_How to complete this task_
Pictures do not belong in the copy; print every entry exactly as it stands.

┌──

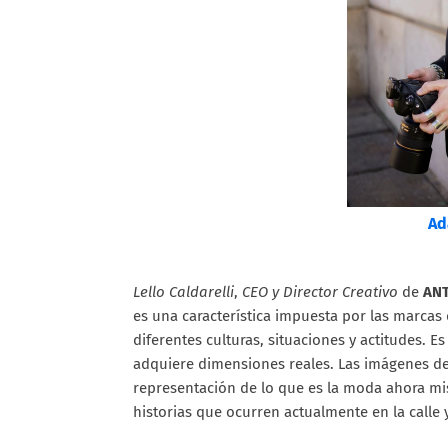
Ad
Lello Caldarelli
,
CEO y Director Creativo
de
AN
es una característica impuesta por las marcas 
diferentes culturas, situaciones y actitudes. E
adquiere dimensiones reales. Las imágenes de 
representación de lo que es la moda ahora m
historias que ocurren actualmente en la calle 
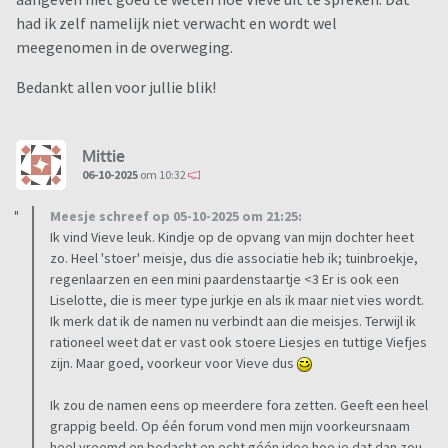
had ik zelf namelijk niet verwacht en wordt wel
meegenomen in de overweging.
Bedankt allen voor jullie blik!
Mittie
06-10-2025
om 10:32
Meesje schreef op 05-10-2025 om 21:25:
Ik vind Vieve leuk. Kindje op de opvang van mijn dochter heet
zo. Heel 'stoer' meisje, dus die associatie heb ik; tuinbroekje,
regenlaarzen en een mini paardenstaartje <3 Er is ook een
Liselotte, die is meer type jurkje en als ik maar niet vies wordt.
Ik merk dat ik de namen nu verbindt aan die meisjes. Terwijl ik
rationeel weet dat er vast ook stoere Liesjes en tuttige Viefjes
zijn. Maar goed, voorkeur voor Vieve dus
Ik zou de namen eens op meerdere fora zetten. Geeft een heel
grappig beeld. Op één forum vond men mijn voorkeursnaam
heel vreemd en bedacht en echt géén idee hoe je dat dan zou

└──

_Answer to the problem_
Ad
Lello Caldarelli
,
CEO y Director Creativo
de
AN
es una característica impuesta por las marcas 
diferentes culturas, situaciones y actitudes. E
adquiere dimensiones reales. Las imágenes de 
representación de lo que es la moda ahora m
historias que ocurren actualmente en la calle 
had ik zelf namelijk niet verwacht en wordt wel
meegenomen in de overweging.
Bedankt allen voor jullie blik!
Mittie
06-10-2025
om 10:32
Meesje schreef op 05-10-2025 om 21:25:
Ik vind Vieve leuk. Kindje op de opvang van mijn dochter heet
zo. Heel 'stoer' meisje, dus die associatie heb ik; tuinbroekje,
regenlaarzen en een mini paardenstaartje <3 Er is ook een
Liselotte, die is meer type jurkje en als ik maar niet vies wordt.
Ik merk dat ik de namen nu verbindt aan die meisjes. Terwijl ik
rationeel weet dat er vast ook stoere Liesjes en tuttige Viefjes
zijn. Maar goed, voorkeur voor Vieve dus
Ik zou de namen eens op meerdere fora zetten. Geeft een heel
grappig beeld. Op één forum vond men mijn voorkeursnaam
heel vreemd en bedacht en echt géén idee hoe je dat dan zou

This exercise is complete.